Brano scelto ->
Il primo film come il primo amore
“La nostra vita è fatta di episodi che fanno parte della nostra crescita. In realtà è come scegliere la pagina migliore di un libro: la terza pagina vive delle prime due pagine che l’hanno preparata e di quelle successive. Il mio ritratto è un mosaico di tutti quanti i vari film, con esperienze diverse, personaggi diversi. Io ho temuto, quando è finito il primo film, che fosse finito il primo amore. Un po’ era vero, un po’ mi sbagliavo perché ogni progetto è un nuovo progetto.”
Per Storaro “fare un film ci aiuta a capire il senso della nostra vita”

Elementi dei dati
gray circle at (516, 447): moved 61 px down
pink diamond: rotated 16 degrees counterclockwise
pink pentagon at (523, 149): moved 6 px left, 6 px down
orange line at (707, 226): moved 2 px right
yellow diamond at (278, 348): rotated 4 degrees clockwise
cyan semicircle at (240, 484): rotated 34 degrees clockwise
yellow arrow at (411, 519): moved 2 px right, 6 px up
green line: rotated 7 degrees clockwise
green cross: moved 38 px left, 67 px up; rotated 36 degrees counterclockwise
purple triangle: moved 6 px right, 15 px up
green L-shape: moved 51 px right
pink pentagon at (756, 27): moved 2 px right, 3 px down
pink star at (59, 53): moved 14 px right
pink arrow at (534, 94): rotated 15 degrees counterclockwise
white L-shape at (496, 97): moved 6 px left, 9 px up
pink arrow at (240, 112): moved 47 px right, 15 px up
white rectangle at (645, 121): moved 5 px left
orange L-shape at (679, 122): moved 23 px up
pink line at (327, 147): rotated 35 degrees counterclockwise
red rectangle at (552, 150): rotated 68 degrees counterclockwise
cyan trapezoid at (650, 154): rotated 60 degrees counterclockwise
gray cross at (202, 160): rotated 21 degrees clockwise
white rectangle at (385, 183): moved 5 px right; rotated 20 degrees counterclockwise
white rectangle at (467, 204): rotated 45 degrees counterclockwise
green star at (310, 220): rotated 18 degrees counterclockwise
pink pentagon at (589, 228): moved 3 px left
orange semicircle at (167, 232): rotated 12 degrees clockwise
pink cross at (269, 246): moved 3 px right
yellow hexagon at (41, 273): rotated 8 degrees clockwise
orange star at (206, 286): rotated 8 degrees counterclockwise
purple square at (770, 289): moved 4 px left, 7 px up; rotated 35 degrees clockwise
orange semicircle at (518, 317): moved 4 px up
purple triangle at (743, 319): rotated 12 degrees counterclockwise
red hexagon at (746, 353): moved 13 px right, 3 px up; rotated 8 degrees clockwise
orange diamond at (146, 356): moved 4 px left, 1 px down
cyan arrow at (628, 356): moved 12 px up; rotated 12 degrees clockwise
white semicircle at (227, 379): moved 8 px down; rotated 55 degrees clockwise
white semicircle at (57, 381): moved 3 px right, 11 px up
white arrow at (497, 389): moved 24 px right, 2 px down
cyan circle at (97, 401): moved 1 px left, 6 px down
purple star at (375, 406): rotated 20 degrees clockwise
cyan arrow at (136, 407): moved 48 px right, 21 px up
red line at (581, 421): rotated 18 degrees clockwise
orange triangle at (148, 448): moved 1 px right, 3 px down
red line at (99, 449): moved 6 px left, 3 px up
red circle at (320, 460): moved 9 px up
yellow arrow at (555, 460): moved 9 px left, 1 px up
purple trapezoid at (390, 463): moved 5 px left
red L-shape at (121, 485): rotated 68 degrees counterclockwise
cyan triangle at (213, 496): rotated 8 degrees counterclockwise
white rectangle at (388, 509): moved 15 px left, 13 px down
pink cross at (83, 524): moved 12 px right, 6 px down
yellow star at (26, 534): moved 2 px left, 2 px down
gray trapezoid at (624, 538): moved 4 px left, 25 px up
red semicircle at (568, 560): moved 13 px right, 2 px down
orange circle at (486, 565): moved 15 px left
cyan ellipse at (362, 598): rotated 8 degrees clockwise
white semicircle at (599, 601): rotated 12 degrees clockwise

Consegna ->
Rispondi alle domande sul brano scelto.
1. A che cosa viene paragonato il primo film nel titolo?
2. Di che cosa è un mosaico il ritratto di chi parla?
3. Per Storaro, che cosa aiuta a capire fare un film?

Soluzione ->
1. Al primo amore.
2. Di tutti quanti i vari film, con esperienze diverse e personaggi diversi.
3. Il senso della nostra vita.